Lot 13
  • 13

Bidjogo Power Figure, Bissagos Islands, Guinea-Bissau

Estimate
40,000 - 60,000 USD
Log in to view results
bidding is closed

Description

  • wood
  • Height: 15 1/2 in (39.4 cm)

Provenance

Presumably collected in situ by Vittorio Mangiò
Vittorio and Marina Mangiò, Monza
Fredric Mueller (1935-1990), New York
Christie's, New York, Property from the Estate of Fredric Mueller, June 5, 1990, lot 116
John Giltsoff, London, acquired at the above auction
Allan Stone, New York, acquired from the above

Exhibited

S2 Gallery, Sotheby's New York, Hunters and Gatherers: The Art of Assemblage, November 18 - December 16, 2011

Literature

Lisa Dennison and Adam Gopnick (eds.), Hunters and Gatherers: The Art of Assemblage, New York, 2011, p. 112-113

Catalogue Note

The Bidjogo constitute a relatively small people living on the Bissagos islands of present-day Guinea Bissau, numbering less than 10,000 in pre-colonial times. The present lot belongs to an extremely small corpus of bottle-shaped Bidjogo power figures representing either the Supreme Being Orrebuco-Ocoto or another divinity of the name Eraminde who is best understood as one spirit in multiple manifestations which are all tied to divination and magic. See Helmholtz (1972: 52-57) for further discussion.

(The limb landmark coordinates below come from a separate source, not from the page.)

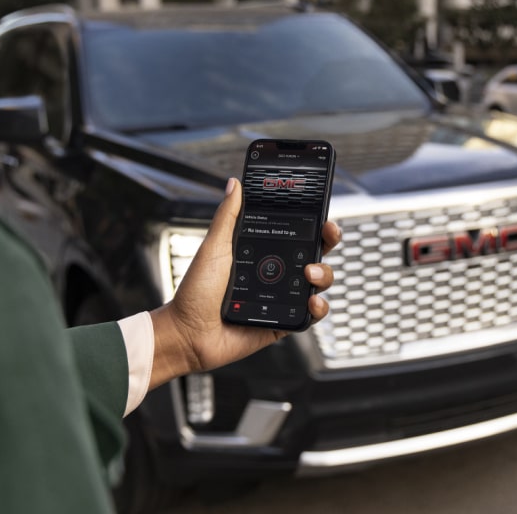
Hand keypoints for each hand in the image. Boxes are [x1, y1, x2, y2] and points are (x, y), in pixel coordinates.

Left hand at [147, 178, 339, 389]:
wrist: (189, 332)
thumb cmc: (195, 291)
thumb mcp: (214, 247)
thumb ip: (228, 216)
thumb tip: (234, 184)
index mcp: (261, 253)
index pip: (296, 234)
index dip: (314, 224)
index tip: (323, 216)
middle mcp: (275, 274)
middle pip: (314, 254)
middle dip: (328, 243)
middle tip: (327, 237)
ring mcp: (281, 298)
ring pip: (318, 283)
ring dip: (325, 274)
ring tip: (310, 274)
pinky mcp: (283, 322)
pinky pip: (310, 316)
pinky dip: (318, 309)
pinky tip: (312, 302)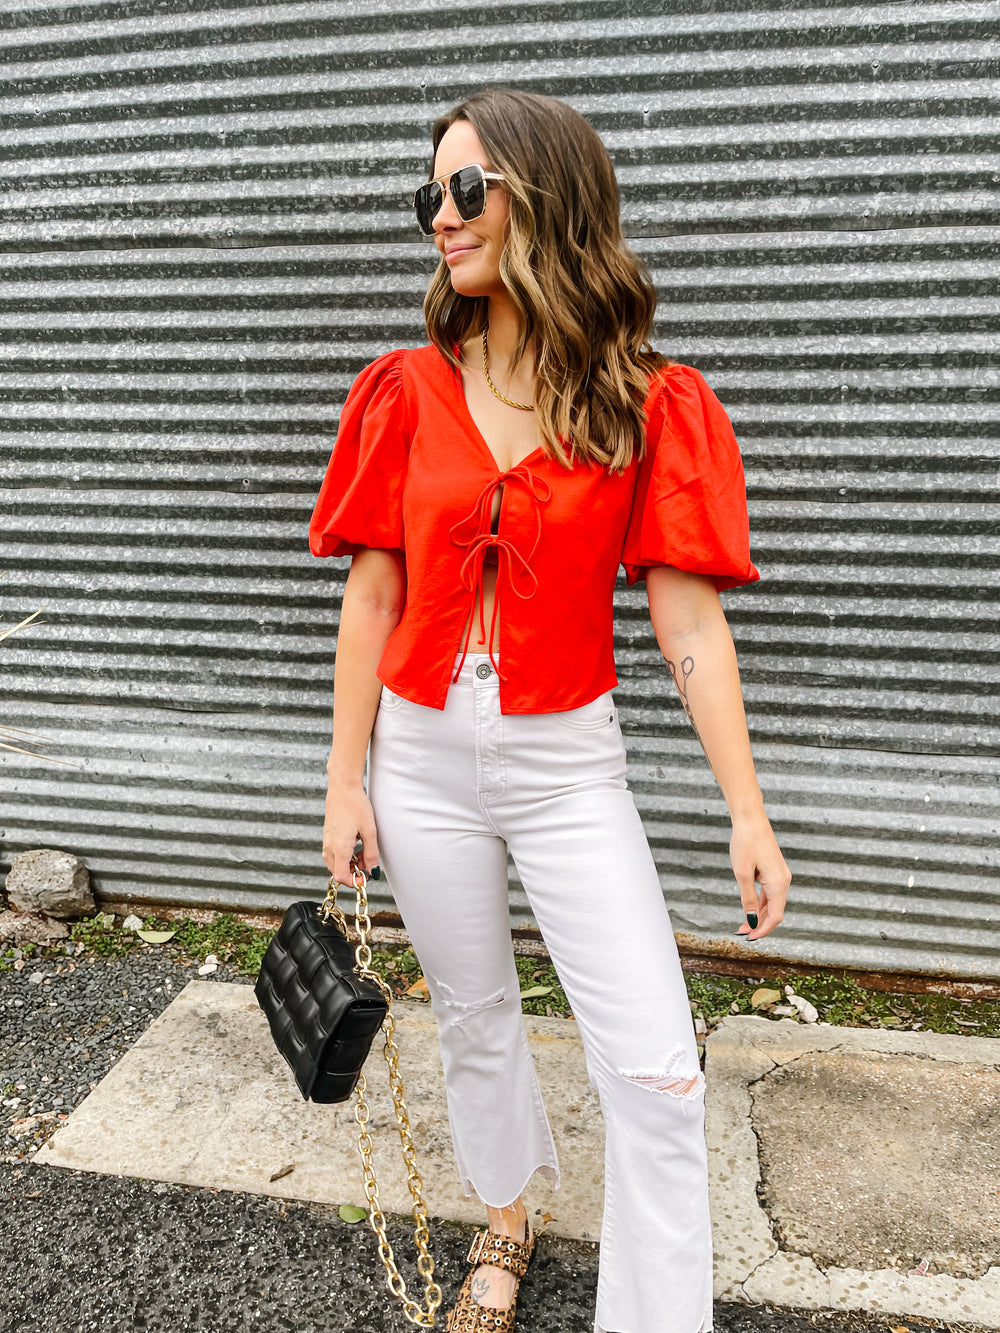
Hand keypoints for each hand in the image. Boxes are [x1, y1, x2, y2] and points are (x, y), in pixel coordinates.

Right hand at [323, 776, 379, 885]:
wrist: (343, 787)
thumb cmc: (356, 805)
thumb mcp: (369, 831)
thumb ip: (371, 853)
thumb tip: (373, 871)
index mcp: (339, 847)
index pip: (340, 876)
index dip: (353, 881)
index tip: (365, 878)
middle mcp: (329, 846)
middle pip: (336, 871)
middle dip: (352, 872)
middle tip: (367, 863)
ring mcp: (327, 840)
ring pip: (334, 862)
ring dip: (348, 863)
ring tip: (363, 852)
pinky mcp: (328, 834)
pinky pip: (333, 852)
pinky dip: (344, 854)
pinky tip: (356, 843)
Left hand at [729, 812, 789, 940]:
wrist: (751, 819)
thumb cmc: (746, 843)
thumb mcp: (742, 874)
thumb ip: (748, 899)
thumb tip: (752, 921)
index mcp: (779, 884)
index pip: (775, 916)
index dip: (763, 930)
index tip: (749, 939)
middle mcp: (784, 881)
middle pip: (775, 911)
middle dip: (759, 924)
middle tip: (741, 932)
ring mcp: (780, 875)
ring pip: (772, 902)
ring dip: (759, 914)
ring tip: (743, 924)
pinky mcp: (775, 870)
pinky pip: (770, 892)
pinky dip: (760, 902)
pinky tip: (750, 908)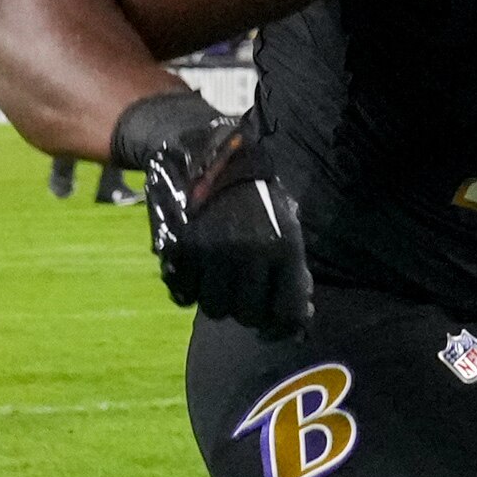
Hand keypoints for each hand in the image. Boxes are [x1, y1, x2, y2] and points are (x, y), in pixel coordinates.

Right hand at [126, 92, 313, 338]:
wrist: (205, 150)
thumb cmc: (255, 192)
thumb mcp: (287, 222)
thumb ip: (293, 271)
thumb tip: (299, 323)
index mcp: (282, 245)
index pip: (286, 313)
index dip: (281, 327)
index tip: (273, 326)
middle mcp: (247, 252)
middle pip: (246, 315)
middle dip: (247, 310)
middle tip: (244, 293)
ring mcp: (209, 252)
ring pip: (214, 309)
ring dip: (218, 301)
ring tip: (220, 279)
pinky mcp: (177, 248)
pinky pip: (182, 295)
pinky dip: (188, 290)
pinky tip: (196, 272)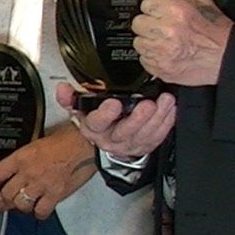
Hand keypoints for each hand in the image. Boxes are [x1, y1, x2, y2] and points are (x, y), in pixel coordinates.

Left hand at [0, 125, 96, 219]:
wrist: (85, 144)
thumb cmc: (63, 141)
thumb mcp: (35, 145)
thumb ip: (22, 161)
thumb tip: (12, 173)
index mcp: (21, 157)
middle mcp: (28, 172)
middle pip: (6, 194)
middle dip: (5, 198)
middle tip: (10, 197)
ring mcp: (42, 185)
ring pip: (21, 204)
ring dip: (22, 205)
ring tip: (28, 199)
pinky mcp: (56, 194)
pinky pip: (40, 211)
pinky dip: (39, 211)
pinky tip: (42, 206)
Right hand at [57, 82, 177, 160]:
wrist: (107, 141)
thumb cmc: (97, 122)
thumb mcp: (80, 109)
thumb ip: (70, 97)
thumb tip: (63, 88)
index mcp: (93, 128)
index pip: (96, 123)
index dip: (105, 114)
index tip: (114, 103)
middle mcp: (111, 139)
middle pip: (125, 131)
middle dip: (138, 118)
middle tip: (148, 104)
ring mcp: (129, 144)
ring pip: (144, 135)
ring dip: (157, 118)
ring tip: (165, 101)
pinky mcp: (145, 146)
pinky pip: (158, 137)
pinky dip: (166, 123)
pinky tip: (171, 110)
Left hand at [132, 0, 231, 85]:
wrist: (227, 57)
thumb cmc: (215, 30)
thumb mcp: (201, 1)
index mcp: (177, 12)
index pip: (146, 3)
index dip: (154, 7)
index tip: (162, 12)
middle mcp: (168, 32)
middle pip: (138, 23)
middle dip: (149, 24)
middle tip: (165, 27)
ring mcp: (163, 52)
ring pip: (138, 42)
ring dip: (149, 41)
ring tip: (167, 40)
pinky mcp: (160, 68)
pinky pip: (143, 59)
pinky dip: (152, 57)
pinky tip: (167, 52)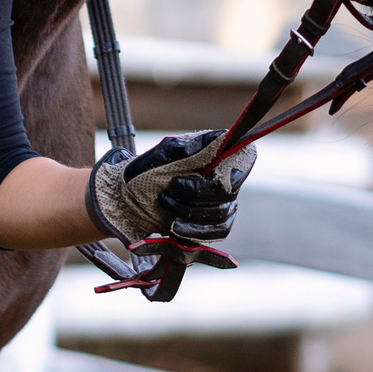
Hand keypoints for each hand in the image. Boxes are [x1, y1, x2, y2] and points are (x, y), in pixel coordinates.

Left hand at [84, 130, 256, 243]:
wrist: (127, 202)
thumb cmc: (145, 172)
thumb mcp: (161, 154)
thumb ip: (188, 146)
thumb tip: (221, 138)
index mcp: (217, 155)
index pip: (245, 157)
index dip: (236, 168)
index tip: (211, 175)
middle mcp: (225, 179)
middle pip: (229, 191)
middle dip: (196, 194)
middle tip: (170, 189)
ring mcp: (222, 204)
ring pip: (222, 214)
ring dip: (190, 212)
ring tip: (166, 205)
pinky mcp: (214, 227)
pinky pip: (217, 233)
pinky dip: (195, 232)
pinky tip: (175, 227)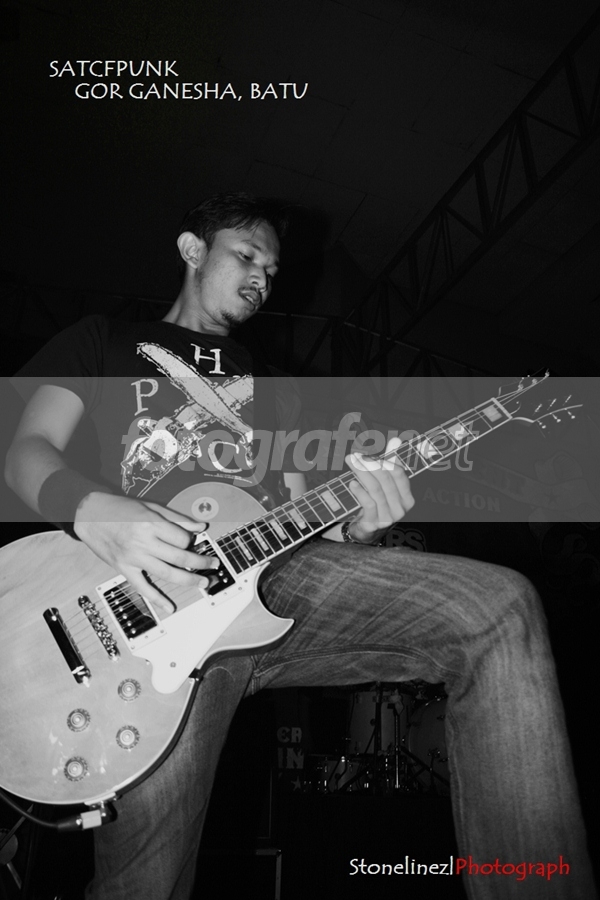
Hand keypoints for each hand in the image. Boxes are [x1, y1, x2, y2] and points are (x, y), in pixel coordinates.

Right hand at [74, 493, 216, 613]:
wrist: (89, 515)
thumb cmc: (120, 508)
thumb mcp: (150, 507)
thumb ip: (176, 518)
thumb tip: (200, 527)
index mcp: (151, 524)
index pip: (183, 539)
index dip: (192, 541)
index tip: (194, 541)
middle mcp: (144, 542)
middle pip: (180, 558)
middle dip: (201, 563)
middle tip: (213, 565)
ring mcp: (133, 558)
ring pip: (167, 574)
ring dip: (189, 580)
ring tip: (204, 582)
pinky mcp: (124, 569)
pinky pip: (143, 588)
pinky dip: (157, 599)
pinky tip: (169, 607)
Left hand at [345, 437, 414, 542]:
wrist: (367, 532)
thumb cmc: (377, 505)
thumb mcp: (385, 485)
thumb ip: (391, 462)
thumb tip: (396, 439)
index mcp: (407, 497)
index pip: (399, 473)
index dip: (383, 461)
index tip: (367, 454)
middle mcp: (401, 508)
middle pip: (385, 480)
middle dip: (369, 464)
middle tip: (354, 456)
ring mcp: (389, 517)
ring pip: (375, 490)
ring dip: (361, 474)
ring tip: (351, 464)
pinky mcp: (374, 524)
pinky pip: (368, 503)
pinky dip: (359, 491)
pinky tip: (352, 483)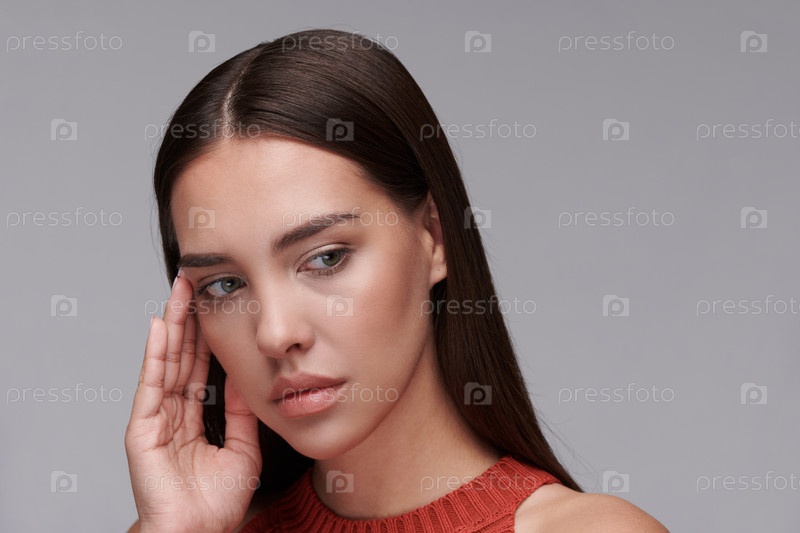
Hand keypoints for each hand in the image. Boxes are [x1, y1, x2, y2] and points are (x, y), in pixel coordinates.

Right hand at [125, 273, 261, 532]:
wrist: (201, 532)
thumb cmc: (218, 502)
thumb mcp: (243, 446)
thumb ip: (240, 411)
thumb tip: (242, 376)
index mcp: (193, 418)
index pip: (199, 367)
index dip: (206, 337)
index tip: (214, 306)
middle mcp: (172, 413)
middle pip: (181, 357)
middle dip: (188, 320)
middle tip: (194, 284)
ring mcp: (156, 419)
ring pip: (167, 362)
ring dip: (173, 325)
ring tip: (179, 291)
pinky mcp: (143, 429)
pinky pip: (152, 384)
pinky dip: (156, 353)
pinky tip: (161, 325)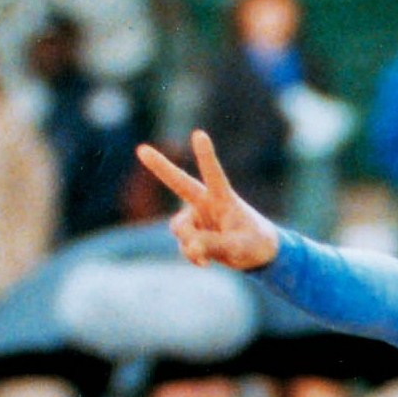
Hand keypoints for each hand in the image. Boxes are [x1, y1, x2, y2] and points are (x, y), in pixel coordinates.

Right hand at [136, 130, 279, 271]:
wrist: (256, 254)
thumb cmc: (254, 243)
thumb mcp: (239, 247)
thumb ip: (214, 245)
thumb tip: (190, 247)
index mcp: (222, 198)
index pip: (214, 175)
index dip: (206, 156)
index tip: (199, 134)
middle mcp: (205, 203)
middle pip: (180, 183)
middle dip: (160, 167)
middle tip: (141, 150)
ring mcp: (196, 217)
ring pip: (180, 229)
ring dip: (190, 244)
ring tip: (206, 255)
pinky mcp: (192, 233)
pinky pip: (184, 246)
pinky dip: (192, 256)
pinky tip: (204, 262)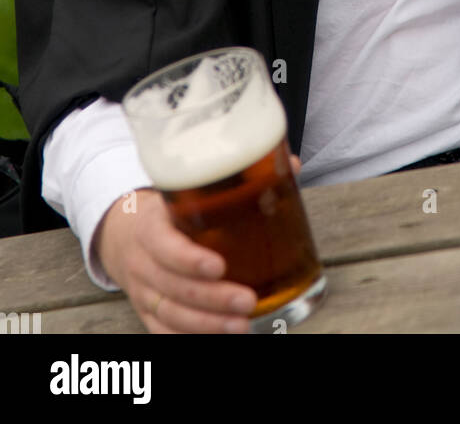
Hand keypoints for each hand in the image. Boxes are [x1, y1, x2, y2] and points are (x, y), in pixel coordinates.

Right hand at [95, 155, 301, 334]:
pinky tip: (219, 338)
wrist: (123, 234)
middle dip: (212, 298)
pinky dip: (189, 337)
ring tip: (242, 325)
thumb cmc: (167, 210)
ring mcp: (142, 291)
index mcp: (151, 226)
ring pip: (171, 314)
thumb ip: (234, 181)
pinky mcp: (146, 312)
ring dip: (207, 325)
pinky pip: (163, 331)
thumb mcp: (184, 190)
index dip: (189, 259)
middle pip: (173, 287)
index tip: (219, 266)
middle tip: (248, 300)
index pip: (164, 246)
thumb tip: (291, 165)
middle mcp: (142, 262)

Only ten other figures of this exceedingly rare type are known: one in the Brooklyn Museum (inv. no. "71.176.4"); a second and a third in the Museu Nacional de Etnologia, Lisbon (formerly Museu d'Etnologia do Ultramar, inv. nos. "AK 937" and "AD 948); a fourth in the Robert T. Wall Family Collection, San Francisco; and several others published in the literature and offered at auction (Schädler 1973: 16, no. 1; Helmholtz 1972: 55; Ader-Picard-Tajan, Paris, December 18, 1990, lot 99; Sotheby's, New York, May 16, 1985, lot 109 - two figures; Zemanek-Münster, September 22, 2007, lot 179). Within this already extremely small corpus, three figures are stylistically so similar that they can be attributed to the same artist. These figures are the Brooklyn Museum figure, the Wall figure, and the present lot from the Allan Stone Collection.